The City as Canvas, the Night as Stage
At 115 feet tall and saturated in an otherworldly red, SpY’s OVOID doesn’t merely light up Riyadh—it recalibrates it. Suspended beneath the Wadi Hanifah Bridge like a divine punctuation mark, this glowing ellipse doesn’t ask for your attention; it hijacks it. The world slows when you face OVOID. Cars become insects. Bridges, ribcages. Your own body—suddenly too small, too soft—feels newly aware of its presence.
The installation, part of Noor Riyadh, the city’s annual love letter to luminous public art, is monumental in form but ephemeral in nature. And that tension—between brute scale and fleeting spectacle—is where SpY, the elusive Spanish artist known for reshaping urban reality, thrives.
A Monument to Perception
OVOID is not a sculpture. It’s a threshold, an invitation to rethink space itself. From a distance, it levitates. Step closer and it grounds you in place, demanding you confront not just it, but yourself within it. The reflection in the water doubles the illusion—like a red eye blinking back at you from a parallel city.
SpY describes it as “a profoundly physical and sensory experience,” and he’s not wrong. But what makes it remarkable isn’t just its technical prowess or visual intensity—it’s the way it redefines the viewer. You’re no longer a passerby. You’re implicated. You’re reflected. The installation gazes back.

This is not the tidy, Instagrammable “immersive experience” that’s come to plague contemporary art. It’s a phenomenon, a rupture in the routine fabric of city life that temporarily rewires your internal architecture.

Scale as Psychological Weapon
Let’s talk size. Yes, 115 feet is large. But in the presence of Riyadh’s monumental bridge pillars, OVOID flirts with the absurd—it appears, strangely, small. And this is where SpY’s genius quietly detonates. The installation plays with relative scale like a mischievous physicist, using architectural context to disorient and recalibrate the eye.
Scale here isn’t about measurement—it’s about emotion. About how large a thing feels when it suddenly appears where it shouldn’t. About how something so simple—a red ellipse—can press your perception into new shapes, make your body feel a little less certain of itself in the landscape it once knew.
Public Art as Urban Disruption
SpY’s work isn’t content to be looked at.
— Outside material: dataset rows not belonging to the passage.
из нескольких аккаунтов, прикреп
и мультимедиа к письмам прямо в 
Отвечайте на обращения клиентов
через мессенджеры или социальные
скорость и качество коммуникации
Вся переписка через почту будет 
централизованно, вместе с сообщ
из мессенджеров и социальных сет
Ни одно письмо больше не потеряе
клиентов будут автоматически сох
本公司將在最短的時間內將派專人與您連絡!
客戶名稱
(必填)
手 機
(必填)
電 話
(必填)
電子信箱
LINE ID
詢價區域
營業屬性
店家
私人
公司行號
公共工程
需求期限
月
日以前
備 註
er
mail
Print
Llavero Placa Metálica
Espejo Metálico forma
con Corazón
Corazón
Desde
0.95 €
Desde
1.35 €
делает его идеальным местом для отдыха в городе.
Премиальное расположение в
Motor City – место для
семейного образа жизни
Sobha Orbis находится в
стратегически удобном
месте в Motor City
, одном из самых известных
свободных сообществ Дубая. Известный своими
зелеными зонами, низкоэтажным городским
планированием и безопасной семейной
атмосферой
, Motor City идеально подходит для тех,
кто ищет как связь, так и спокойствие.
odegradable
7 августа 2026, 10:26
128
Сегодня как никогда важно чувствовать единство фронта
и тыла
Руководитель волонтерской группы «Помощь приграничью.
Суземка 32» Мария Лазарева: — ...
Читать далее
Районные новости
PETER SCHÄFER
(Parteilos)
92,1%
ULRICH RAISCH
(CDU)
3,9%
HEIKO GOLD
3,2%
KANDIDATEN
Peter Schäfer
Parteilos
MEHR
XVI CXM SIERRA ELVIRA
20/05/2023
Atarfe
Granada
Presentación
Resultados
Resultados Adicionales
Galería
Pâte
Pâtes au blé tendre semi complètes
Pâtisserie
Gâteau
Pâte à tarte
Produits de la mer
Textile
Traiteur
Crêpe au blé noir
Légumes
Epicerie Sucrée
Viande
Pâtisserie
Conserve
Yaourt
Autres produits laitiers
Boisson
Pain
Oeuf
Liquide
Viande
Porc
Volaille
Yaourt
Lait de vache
It wants to interrupt. His past pieces—like ORB in Montreal or the floating sculpture in Giza—don’t decorate public space, they destabilize it. With OVOID, the artist once again challenges the passive neutrality of the city.
The streets are not just stages, but living organisms in constant evolution.
– He says.
In that spirit, OVOID isn’t just an object; it’s a living pulse. A momentary glitch in the system that jolts citizens out of autopilot. It doesn’t beautify the city. It awakens it.
This isn’t art that whispers meaning. It glows it, pulses it, reflects it in water and steel and glass, making the city complicit in the illusion.

The Surreal as Mirror
What gives OVOID its true surrealist energy is its dislocation. Its color—a burning, blood-orange red—isn’t decorative. It’s hypnotic. Among Riyadh’s tidy whites and golds, the red becomes alien, almost dangerous. It casts the familiar in a strange new light—literally. Shadows behave differently. Your own silhouette feels borrowed.
Surrealism here isn’t nostalgia. It’s not Magritte’s apples or Dalí’s clocks. It’s temporal slippage, the soft, seductive confusion that arises when the known world is ever-so-slightly misaligned. OVOID achieves this not through complexity, but clarity. It is one shape, one color, one act of public interruption. And it’s enough.

Beyond the Object
SpY is not interested in permanence. His art doesn’t seek legacy—it seeks rupture. OVOID is temporary, but that’s the point. Like a dream remembered upon waking, its power lies in its aftereffect.
People will return to the bridge long after the glow is gone. They’ll remember how big it felt. How quiet the city became for a moment. How the water, for once, didn’t reflect concrete but light.

And that, perhaps, is the secret mission of public art that works: not to be worshiped, but to linger. Not to impose meaning, but to raise questions that echo long after the installation is dismantled.
Editor’s Choice
In a time when cities are engineered for efficiency and control, SpY’s OVOID offers a moment of exquisite uncertainty. A poetic disruption. A visual haiku in red. And in that brief flicker—under a bridge, above a reflection—we are not merely citizens, but witnesses to what happens when perception becomes art.